Institute for Drug Development, Cancer Therapy and Research Center and The University of Texas Health Science Center at San Antonio, Texas 78229 [A. P., E. K. R., M. A. V., L. A. H., C. D. B., L. L. S., A. G., S. A. F., S. G. E.], and Titan Pharmaceuticals, Inc., South San Francisco, California 94080 [S. B., F. H. V.]
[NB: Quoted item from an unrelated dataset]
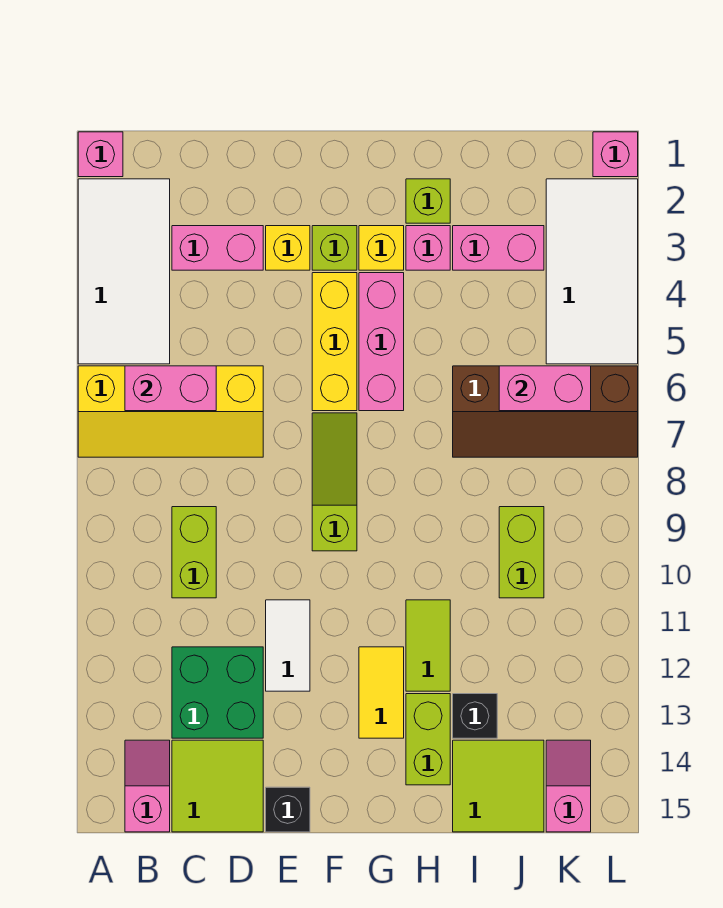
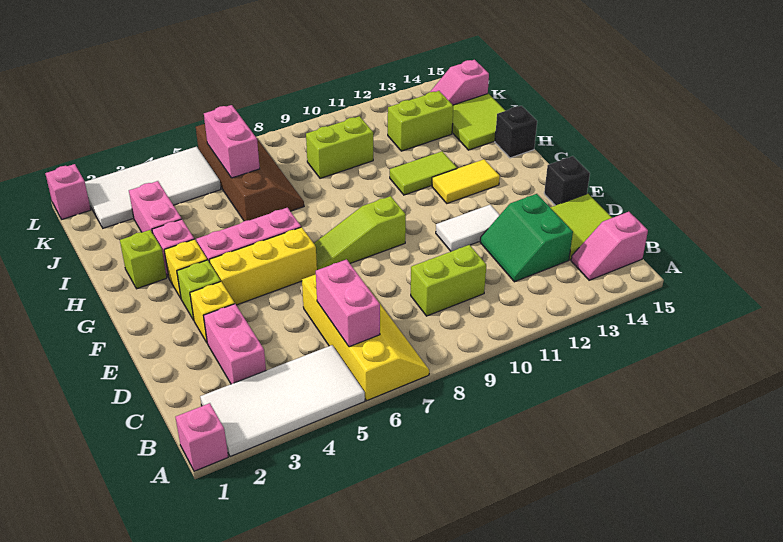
green 2x2 brick [172,647,263,738] -> green 2x2 slope [480,194,573,282]
lime 1x2 brick [406,694,450,785] -> lime 1x2 brick moved to [388,91,453,151]
black 1x1 brick [453,694,497,738] -> black 1x1 brick moved to [495,106,537,158]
Pivaloyloxymethyl butyrate (AN-9), an acyloxyalkyl ester prodrug of butyric acid (BA), has demonstrated greater potency than BA at inducing malignant cell differentiation and tumor growth inhibition and has demonstrated more favorable toxicological, pharmacological, and pharmaceutical properties than BA in preclinical studies. The principal objective of this study was to determine the feasibility of administering AN-9 as a 6-h i.v. infusion daily for 5 days every 3 weeks in patients with advanced solid malignancies. The study also sought to determine the principal toxicities and maximum tolerated dose of AN-9 on this intermittent schedule, as well as the effects of AN-9 on fetal hemoglobin production, a parameter indicative of RBC differentiation. None of the 28 patients treated with 85 total courses of AN-9 at dosages ranging from 0.047 to 3.3 g/m2/day every 3 weeks experienced dose limiting toxicity. Mild to moderate nausea, vomiting, hepatic transaminase elevation, hyperglycemia, fever, fatigue, anorexia, injection site reaction, diarrhea, and visual complaints were observed. Dose escalation of AN-9 was limited by the maximum feasible volume of its intralipid formulation vehicle that could be administered safely on this schedule, resulting in a maximum deliverable dose of 3.3 g/m2/day. There was no consistent increase in fetal hemoglobin with AN-9 treatment. A partial response was observed in a previously untreated patient with metastatic non-small cell lung cancer. Additional disease-directed clinical evaluations of AN-9 are necessary to establish the breadth of its antitumor activity and to assess its role as an effective differentiating agent.